[Problem statement]
Reply with each record repeated exactly.

= Beginning of Section =

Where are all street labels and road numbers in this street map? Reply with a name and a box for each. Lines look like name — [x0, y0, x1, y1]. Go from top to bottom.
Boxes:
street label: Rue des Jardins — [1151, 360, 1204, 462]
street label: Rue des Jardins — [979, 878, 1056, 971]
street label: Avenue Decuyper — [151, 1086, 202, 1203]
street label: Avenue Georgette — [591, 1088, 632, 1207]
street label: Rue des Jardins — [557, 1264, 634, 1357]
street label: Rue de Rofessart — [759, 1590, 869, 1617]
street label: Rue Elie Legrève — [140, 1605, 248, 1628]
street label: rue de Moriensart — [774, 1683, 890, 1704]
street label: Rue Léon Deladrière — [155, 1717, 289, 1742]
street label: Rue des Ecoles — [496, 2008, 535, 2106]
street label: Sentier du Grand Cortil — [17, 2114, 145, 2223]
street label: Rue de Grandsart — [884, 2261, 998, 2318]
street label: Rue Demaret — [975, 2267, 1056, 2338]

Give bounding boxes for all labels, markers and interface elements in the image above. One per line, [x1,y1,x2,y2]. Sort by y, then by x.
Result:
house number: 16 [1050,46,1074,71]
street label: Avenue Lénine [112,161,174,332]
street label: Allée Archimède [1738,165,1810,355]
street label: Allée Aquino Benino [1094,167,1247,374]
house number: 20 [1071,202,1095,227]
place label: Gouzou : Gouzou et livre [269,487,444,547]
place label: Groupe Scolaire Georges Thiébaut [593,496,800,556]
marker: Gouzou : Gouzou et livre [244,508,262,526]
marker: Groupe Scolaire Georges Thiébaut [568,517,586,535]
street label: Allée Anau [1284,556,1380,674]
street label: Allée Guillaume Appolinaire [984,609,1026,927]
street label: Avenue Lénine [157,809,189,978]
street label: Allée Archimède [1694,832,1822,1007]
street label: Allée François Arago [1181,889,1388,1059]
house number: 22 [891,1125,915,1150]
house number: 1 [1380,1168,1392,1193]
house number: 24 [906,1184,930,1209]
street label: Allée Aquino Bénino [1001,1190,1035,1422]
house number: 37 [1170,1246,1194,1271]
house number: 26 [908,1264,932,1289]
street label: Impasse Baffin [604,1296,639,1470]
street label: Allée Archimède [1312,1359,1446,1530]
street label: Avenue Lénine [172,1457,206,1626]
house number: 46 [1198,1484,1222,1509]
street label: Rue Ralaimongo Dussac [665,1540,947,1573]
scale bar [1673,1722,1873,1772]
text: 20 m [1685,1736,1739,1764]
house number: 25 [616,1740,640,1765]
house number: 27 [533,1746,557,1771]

= End of Section =

[Reply]
Where are all street labels and road numbers in this street map? Reply with a name and a box for each. Lines look like name — [x0, y0, x1, y1]. Go from top to bottom.
Boxes:
street label: Rue des Jardins — [1151, 360, 1204, 462]
street label: Rue des Jardins — [979, 878, 1056, 971]
street label: Avenue Decuyper — [151, 1086, 202, 1203]
street label: Avenue Georgette — [591, 1088, 632, 1207]
street label: Rue des Jardins — [557, 1264, 634, 1357]
street label: Rue de Rofessart — [759, 1590, 869, 1617]
street label: Rue Elie Legrève — [140, 1605, 248, 1628]
street label: rue de Moriensart — [774, 1683, 890, 1704]
street label: Rue Léon Deladrière — [155, 1717, 289, 1742]
street label: Rue des Ecoles — [496, 2008, 535, 2106]
street label: Sentier du Grand Cortil — [17, 2114, 145, 2223]
street label: Rue de Grandsart — [884, 2261, 998, 2318]
street label: Rue Demaret — [975, 2267, 1056, 2338]

Give bounding boxes for all labels, markers and interface elements in the image above. One per line, [x1,y1,x2,y2]. Sort by y, then by x.
Result:
house number: 16 [1050,46,1074,71]
street label: Avenue Lénine [112,161,174,332]
street label: Allée Archimède [1738,165,1810,355]
street label: Allée Aquino Benino [1094,167,1247,374]
house number: 20 [1071,202,1095,227]
place label: Gouzou : Gouzou et livre [269,487,444,547]
place label: Groupe Scolaire Georges Thiébaut [593,496,800,556]
marker: Gouzou : Gouzou et livre [244,508,262,526]
marker: Groupe Scolaire Georges Thiébaut [568,517,586,535]
street label: Allée Anau [1284,556,1380,674]
street label: Allée Guillaume Appolinaire [984,609,1026,927]
street label: Avenue Lénine [157,809,189,978]
street label: Allée Archimède [1694,832,1822,1007]
street label: Allée François Arago [1181,889,1388,1059]
house number: 22 [891,1125,915,1150]
house number: 1 [1380,1168,1392,1193]
house number: 24 [906,1184,930,1209]
street label: Allée Aquino Bénino [1001,1190,1035,1422]
house number: 37 [1170,1246,1194,1271]
house number: 26 [908,1264,932,1289]
street label: Impasse Baffin [604,1296,639,1470]
street label: Allée Archimède [1312,1359,1446,1530]
street label: Avenue Lénine [172,1457,206,1626]
house number: 46 [1198,1484,1222,1509]
street label: Rue Ralaimongo Dussac [665,1540,947,1573]
scale bar [1673,1722,1873,1772]
text: 20 m [1685,1736,1739,1764]
house number: 25 [616,1740,640,1765]
house number: 27 [533,1746,557,1771]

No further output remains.